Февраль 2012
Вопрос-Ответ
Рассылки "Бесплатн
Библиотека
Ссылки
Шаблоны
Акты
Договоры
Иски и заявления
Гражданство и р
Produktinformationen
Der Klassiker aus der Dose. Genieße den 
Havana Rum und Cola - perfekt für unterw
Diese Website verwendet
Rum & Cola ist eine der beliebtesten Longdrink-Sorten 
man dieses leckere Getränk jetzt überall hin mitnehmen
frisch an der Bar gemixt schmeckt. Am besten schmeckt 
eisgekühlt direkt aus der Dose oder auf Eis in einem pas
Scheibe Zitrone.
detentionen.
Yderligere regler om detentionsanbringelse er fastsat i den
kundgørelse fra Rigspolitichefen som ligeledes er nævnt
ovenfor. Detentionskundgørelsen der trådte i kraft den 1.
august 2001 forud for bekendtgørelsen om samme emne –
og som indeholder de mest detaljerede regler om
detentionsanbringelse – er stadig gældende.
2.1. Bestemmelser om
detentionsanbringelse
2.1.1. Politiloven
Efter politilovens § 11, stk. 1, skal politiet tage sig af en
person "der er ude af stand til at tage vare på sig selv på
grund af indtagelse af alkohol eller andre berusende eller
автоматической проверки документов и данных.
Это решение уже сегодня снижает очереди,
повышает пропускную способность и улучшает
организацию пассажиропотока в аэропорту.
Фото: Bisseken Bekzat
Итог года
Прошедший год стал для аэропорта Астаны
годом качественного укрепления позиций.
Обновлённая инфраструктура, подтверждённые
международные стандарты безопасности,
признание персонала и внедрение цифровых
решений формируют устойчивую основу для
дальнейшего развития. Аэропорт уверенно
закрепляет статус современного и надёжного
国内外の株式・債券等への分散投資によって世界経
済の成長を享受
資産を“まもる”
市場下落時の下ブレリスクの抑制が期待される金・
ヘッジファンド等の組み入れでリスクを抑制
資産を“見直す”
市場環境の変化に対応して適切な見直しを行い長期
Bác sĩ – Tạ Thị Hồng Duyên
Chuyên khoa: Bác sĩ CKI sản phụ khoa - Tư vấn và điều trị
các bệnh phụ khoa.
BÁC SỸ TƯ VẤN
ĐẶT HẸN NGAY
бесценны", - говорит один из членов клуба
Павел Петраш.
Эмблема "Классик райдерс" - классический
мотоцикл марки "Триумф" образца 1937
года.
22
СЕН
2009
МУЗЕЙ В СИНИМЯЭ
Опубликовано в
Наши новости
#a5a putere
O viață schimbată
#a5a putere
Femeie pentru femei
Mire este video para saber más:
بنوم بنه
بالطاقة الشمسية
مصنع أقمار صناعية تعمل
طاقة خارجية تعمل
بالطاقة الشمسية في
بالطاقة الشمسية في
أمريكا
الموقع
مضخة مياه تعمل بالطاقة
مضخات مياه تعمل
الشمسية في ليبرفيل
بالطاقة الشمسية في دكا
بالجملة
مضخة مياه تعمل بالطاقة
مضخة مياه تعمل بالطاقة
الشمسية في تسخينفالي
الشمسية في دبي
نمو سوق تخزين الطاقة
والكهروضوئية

· · ·

- [Task instructions]: Copy out, word for word, the part of the lines that opens with the first line and closes with the line containing "Rum & Cola ist".

- [Your response]:
Февраль 2012
Вопрос-Ответ
Рассылки "Бесплатн
Библиотека
Ссылки
Шаблоны
Акты
Договоры
Иски и заявления
Гражданство и р
Produktinformationen
Der Klassiker aus der Dose. Genieße den 
Havana Rum und Cola - perfekt für unterw
Diese Website verwendet
Rum & Cola ist eine der beliebtesten Longdrink-Sorten 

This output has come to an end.